Personal information
- Born: 9 March 1971 (age 55)
- Original team: Port Adelaide (SANFL)
- Draft: No. 59, 1987 national draft
- Debut: Round 1, 22 March 1991, Adelaide vs. Hawthorn, at Football Park
- Height: 182 cm (6 ft 0 in)
- Weight: 86 kg (190 lb)

Playing career^{1}
- Years: Club / Games (Goals)
- 1988–1991 1998-2000: Port Adelaide / 107 (67)
- 1991–1998: Adelaide / 106 (16)
- Total:  / 213 (83)
- ^{1} Playing statistics correct to the end of 1998.

Career highlights
- Port Adelaide Premiership Player 1989, 1990, 1998, 1999; State of Origin Representative for South Australia; Fos Williams Medallist 1995 SA v Vic at the MCG; Adelaide Team of the Decade - Wing; Adelaide Football Club Life Member 1999; Port Adelaide Football Club Life Member 2005;

= Simon Tregenza =

Australian rules footballer

Simon Lee Tregenza (born 9 March 1971) is a former professional Australian rules footballer who played for the Adelaide Football Club in the Australian Football League (AFL). An old-fashioned wingman, Tregenza is a four-time SANFL premiership player with the Port Adelaide Football Club, but missed out on Adelaide's back-to-back premierships due to persistent soft tissue injuries.

==SANFL career==
Tregenza made his debut with Port Adelaide in 1988, playing just 2 games amidst the Magpies' first Premiership success since 1981. 1989 proved to be his breakout year as he performed brilliantly, playing 31 games including Port's demolition of North Adelaide in the Grand Final and finishing second in the Magarey Medal count behind Gilbert McAdam. In 1990 Tregenza once again starred, playing in yet another flag and again finishing second in the Magarey Medal count, this time to teammate Scott Hodges.

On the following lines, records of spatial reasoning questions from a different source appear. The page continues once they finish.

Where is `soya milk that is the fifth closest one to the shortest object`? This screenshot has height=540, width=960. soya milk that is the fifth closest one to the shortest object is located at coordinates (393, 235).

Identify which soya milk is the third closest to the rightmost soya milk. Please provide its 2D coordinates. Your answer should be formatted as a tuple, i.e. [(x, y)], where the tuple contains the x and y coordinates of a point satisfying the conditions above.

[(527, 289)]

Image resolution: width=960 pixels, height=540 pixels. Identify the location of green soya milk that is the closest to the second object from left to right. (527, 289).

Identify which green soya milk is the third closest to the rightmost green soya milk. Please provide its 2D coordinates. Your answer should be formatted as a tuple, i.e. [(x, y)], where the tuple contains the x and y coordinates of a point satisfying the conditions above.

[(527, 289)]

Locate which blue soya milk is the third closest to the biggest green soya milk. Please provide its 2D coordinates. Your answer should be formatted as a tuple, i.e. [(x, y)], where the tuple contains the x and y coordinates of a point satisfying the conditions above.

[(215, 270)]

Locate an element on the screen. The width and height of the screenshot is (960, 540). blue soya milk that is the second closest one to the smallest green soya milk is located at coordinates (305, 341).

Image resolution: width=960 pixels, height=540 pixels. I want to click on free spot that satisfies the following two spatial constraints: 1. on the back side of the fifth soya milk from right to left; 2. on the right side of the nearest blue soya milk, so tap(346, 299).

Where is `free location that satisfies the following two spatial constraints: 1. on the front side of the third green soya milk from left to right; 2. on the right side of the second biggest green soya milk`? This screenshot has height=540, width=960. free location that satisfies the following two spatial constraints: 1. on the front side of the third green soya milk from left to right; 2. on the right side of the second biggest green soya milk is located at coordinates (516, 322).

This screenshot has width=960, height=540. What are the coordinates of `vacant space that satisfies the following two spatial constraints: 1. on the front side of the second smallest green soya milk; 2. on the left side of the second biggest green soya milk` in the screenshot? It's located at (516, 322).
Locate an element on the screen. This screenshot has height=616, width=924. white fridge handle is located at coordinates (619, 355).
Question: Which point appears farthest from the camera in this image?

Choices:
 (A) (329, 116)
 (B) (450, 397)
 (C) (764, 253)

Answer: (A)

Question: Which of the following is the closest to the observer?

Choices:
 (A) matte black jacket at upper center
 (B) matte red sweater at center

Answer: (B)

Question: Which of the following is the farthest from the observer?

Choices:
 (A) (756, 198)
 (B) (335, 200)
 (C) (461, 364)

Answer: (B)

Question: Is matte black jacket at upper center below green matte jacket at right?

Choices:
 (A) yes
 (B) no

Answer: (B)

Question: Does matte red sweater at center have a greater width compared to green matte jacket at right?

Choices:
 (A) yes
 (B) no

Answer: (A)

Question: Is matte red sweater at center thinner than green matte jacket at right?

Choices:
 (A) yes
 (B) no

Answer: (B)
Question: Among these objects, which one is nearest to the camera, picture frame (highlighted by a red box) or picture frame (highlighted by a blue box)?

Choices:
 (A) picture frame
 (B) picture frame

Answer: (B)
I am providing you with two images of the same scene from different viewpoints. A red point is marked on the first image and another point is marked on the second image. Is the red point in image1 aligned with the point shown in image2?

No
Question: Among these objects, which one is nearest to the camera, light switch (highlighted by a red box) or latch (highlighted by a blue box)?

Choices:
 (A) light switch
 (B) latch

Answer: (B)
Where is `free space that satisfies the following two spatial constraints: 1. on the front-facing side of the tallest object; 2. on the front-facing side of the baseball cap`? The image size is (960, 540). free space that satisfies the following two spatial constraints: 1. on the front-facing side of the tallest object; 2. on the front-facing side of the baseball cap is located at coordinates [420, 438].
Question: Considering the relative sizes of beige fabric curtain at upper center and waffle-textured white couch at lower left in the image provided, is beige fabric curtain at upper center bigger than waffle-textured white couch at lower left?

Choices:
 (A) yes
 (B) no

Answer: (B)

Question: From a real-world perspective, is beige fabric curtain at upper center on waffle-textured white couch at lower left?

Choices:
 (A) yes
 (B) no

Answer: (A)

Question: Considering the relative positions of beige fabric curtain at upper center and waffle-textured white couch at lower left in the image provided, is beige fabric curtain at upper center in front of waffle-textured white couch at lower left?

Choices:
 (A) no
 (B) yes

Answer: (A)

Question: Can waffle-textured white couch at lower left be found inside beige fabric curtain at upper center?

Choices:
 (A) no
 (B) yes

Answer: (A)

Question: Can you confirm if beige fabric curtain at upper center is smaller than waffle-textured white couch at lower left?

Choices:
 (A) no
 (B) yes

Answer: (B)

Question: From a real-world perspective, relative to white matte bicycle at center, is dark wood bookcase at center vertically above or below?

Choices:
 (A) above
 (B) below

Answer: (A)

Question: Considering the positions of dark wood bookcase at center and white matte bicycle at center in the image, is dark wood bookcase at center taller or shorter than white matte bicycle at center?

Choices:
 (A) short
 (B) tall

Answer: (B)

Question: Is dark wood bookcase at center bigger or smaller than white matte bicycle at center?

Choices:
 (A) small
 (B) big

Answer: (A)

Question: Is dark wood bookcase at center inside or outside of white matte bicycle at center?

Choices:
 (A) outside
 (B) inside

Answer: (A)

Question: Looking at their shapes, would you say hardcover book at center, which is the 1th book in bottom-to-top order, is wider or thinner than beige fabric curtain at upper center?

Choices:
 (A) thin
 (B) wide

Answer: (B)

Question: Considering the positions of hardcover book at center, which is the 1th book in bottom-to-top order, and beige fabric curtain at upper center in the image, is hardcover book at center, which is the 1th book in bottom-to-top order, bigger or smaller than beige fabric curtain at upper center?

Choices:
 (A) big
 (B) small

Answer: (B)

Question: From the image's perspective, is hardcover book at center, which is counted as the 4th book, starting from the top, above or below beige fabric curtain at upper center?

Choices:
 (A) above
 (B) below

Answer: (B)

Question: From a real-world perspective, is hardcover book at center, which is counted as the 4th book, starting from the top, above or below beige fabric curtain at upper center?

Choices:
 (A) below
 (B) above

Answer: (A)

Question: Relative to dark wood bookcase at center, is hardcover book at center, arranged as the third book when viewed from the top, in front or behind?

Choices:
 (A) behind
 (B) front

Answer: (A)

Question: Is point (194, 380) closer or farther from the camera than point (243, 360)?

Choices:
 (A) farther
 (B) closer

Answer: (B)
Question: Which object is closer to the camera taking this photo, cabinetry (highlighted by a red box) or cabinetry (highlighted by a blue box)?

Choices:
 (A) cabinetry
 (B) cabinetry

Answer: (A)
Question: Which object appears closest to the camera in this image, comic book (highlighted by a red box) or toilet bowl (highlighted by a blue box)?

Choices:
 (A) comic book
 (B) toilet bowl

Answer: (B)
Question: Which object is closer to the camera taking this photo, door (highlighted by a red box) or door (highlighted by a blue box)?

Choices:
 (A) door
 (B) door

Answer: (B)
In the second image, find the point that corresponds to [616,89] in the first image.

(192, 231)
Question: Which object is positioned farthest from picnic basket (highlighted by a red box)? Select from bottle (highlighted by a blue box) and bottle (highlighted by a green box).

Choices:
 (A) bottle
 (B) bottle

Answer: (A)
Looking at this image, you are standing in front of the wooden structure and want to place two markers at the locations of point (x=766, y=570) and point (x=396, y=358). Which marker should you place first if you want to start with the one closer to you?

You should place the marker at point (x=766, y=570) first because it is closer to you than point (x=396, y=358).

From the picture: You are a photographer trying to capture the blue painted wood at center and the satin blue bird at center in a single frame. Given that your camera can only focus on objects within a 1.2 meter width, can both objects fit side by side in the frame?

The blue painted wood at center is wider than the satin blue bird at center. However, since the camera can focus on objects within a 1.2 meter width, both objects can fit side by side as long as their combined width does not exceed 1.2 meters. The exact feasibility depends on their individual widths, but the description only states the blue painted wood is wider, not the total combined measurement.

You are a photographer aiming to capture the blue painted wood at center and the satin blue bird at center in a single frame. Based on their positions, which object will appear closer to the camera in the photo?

After his AFL retirement Tregenza returned to play for Port Adelaide in the SANFL, playing in the club's back-to-back Premierships of 1998 and 1999. Tregenza retired at the end of the 2000 season. Tregenza's outstanding service for the club was recognised with the Life Membership in 2005.

==AFL career==
Tregenza was originally drafted by Footscray with pick #59 in the 1987 VFL Draft but chose to remain in South Australia. With the formation of the Adelaide Football Club and its entrance in the Australian Football League for season 1991, Tregenza was one of the coveted young stars expected to form the backbone of the club's pioneering years. For years Tregenza remained a valued first teamer before an ACL tear suffered in the Round 2, 1996 victory over Fitzroy marked the turning point of his career. Tregenza played just 19 more times before his AFL retirement in 1999, which was largely due to persistent hamstring injuries. Despite this disappointing end to his AFL career, Tregenza won selection to the Adelaide Football Club Team of the Decade in the wing position and was awarded Life Membership of the club in 1999. In lieu of Tregenza not fulfilling the usual 10 years or 200 games stipulation for Life Membership, the Club's Board recommended that due to 'Outstanding Service' Tregenza, Matthew Liptak, David Pittman and Rod Jameson should be granted the honour. "While they have played nine years, and not the 10 as required normally, the board's view is that as foundation squad members, and given their service during the tough times in the establishment of the club, they are worthy recipients of this honor", said then CEO Bill Sanders.

==Coaching and cricket==
Following his retirement from football, Tregenza took up coaching Sacred Heart Old Collegians in the South Australian Amateur League where he guided the club to the 2001 Premiership. Following this success he was appointed Reserves coach of Port Adelaide in the SANFL for a number of years.

Today he plays for Sacred Heart Old Collegians in the Adelaide Turf Cricket competition.